[Box annotation data]
--- BEGIN ---

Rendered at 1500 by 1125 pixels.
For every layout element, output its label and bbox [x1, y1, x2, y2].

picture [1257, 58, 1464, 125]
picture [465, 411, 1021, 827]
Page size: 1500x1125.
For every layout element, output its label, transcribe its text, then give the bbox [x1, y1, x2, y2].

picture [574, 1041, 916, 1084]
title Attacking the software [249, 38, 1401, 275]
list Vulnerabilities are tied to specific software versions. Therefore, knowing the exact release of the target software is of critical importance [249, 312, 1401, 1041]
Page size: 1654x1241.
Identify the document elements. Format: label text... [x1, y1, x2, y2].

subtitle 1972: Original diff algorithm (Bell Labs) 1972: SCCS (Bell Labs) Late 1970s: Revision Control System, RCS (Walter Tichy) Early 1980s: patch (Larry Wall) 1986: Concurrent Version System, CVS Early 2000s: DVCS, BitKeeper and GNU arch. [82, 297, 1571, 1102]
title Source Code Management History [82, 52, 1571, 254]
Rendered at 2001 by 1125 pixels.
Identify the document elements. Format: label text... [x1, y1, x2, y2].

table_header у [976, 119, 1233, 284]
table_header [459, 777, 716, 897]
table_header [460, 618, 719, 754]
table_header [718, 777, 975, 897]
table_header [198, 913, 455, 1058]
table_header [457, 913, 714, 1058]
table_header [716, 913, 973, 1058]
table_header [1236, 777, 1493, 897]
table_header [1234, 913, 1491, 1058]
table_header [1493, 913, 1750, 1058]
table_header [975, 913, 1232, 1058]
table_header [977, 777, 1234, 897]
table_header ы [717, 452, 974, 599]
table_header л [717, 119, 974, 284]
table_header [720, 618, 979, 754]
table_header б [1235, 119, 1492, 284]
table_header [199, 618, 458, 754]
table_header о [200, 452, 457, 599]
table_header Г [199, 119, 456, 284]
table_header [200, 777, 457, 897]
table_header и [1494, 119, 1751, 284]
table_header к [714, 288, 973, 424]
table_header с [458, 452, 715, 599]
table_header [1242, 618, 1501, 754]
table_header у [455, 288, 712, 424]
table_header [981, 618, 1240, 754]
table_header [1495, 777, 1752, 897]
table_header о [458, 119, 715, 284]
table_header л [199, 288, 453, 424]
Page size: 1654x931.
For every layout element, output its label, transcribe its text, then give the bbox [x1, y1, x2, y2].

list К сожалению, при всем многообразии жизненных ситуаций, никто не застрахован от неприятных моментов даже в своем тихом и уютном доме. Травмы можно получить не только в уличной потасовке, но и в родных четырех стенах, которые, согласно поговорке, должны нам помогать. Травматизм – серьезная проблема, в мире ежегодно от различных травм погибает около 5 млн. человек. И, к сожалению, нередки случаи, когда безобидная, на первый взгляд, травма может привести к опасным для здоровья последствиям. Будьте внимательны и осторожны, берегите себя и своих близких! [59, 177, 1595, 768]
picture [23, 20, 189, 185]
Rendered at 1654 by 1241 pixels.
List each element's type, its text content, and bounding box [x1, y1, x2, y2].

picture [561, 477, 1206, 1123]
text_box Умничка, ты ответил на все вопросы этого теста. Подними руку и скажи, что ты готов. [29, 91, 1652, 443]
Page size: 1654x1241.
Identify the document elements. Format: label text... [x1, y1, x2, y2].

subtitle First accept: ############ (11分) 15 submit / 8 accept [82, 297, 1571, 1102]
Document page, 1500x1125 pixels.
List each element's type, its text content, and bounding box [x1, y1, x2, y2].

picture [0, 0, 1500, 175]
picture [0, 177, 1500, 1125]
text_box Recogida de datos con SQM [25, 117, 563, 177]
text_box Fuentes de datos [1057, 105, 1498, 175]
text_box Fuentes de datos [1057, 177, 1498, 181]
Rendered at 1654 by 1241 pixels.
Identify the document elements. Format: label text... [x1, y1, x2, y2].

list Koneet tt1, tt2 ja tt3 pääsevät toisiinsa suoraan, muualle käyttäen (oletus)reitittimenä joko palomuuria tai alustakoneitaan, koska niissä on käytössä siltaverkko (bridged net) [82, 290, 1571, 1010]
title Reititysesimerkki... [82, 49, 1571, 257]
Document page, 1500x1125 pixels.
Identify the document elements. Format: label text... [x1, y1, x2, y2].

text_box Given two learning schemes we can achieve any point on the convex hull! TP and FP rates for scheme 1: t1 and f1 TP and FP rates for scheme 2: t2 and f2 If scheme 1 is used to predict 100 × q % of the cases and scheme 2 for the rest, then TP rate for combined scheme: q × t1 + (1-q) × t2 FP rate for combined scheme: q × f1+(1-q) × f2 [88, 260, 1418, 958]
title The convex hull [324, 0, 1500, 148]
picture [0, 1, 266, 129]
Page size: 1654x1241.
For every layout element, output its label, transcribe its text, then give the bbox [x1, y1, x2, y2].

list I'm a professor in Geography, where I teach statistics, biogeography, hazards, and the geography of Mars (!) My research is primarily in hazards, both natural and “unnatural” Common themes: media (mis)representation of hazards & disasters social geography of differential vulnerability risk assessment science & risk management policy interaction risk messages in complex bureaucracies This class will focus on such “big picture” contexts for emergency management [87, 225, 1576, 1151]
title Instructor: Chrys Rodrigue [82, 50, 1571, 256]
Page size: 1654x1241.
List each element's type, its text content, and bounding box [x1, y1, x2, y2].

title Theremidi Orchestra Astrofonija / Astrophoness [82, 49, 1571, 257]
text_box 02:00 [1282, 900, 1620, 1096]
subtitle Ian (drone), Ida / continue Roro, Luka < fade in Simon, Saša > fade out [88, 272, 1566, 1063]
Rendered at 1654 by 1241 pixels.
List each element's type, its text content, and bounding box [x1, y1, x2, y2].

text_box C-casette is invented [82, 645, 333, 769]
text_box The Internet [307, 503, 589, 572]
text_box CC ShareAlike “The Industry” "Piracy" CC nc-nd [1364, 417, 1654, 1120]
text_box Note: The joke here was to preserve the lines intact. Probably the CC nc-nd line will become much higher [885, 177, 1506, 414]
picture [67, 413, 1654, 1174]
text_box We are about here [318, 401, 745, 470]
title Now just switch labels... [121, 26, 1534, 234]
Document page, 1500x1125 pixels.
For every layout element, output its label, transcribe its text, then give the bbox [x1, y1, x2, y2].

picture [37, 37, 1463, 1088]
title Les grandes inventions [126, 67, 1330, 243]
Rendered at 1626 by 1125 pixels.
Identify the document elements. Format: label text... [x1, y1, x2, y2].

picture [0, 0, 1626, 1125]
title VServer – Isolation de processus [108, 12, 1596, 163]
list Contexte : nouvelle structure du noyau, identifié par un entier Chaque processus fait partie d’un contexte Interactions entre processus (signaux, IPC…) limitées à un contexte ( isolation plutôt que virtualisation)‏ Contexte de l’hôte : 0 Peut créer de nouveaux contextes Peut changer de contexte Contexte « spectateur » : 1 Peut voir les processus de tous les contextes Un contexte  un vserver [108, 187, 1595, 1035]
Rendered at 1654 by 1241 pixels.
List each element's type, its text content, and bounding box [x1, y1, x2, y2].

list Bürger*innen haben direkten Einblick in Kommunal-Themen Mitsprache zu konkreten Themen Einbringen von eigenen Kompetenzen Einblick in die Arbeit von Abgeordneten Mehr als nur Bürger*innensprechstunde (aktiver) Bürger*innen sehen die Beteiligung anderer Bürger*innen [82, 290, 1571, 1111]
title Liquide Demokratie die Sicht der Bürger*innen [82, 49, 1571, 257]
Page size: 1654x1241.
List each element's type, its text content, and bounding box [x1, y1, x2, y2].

--- END ---

Exercise: List each line of the records as a numbered list, starting at the line containing "Rendered at 1626 by 1125 pixels." and running through the end of the records, both ends included. Skip any blank lines.

Task answer:
1. Rendered at 1626 by 1125 pixels.
2. Identify the document elements. Format: label text... [x1, y1, x2, y2].
3. picture [0, 0, 1626, 1125]
4. title VServer – Isolation de processus [108, 12, 1596, 163]
5. list Contexte : nouvelle structure du noyau, identifié par un entier Chaque processus fait partie d’un contexte Interactions entre processus (signaux, IPC…) limitées à un contexte ( isolation plutôt que virtualisation)‏ Contexte de l’hôte : 0 Peut créer de nouveaux contextes Peut changer de contexte Contexte « spectateur » : 1 Peut voir les processus de tous les contextes Un contexte  un vserver [108, 187, 1595, 1035]
6. Rendered at 1654 by 1241 pixels.
7. List each element's type, its text content, and bounding box [x1, y1, x2, y2].
8. list Bürger*innen haben direkten Einblick in Kommunal-Themen Mitsprache zu konkreten Themen Einbringen von eigenen Kompetenzen Einblick in die Arbeit von Abgeordneten Mehr als nur Bürger*innensprechstunde (aktiver) Bürger*innen sehen die Beteiligung anderer Bürger*innen [82, 290, 1571, 1111]
9. title Liquide Demokratie die Sicht der Bürger*innen [82, 49, 1571, 257]
10. Page size: 1654x1241.
11. List each element's type, its text content, and bounding box [x1, y1, x2, y2].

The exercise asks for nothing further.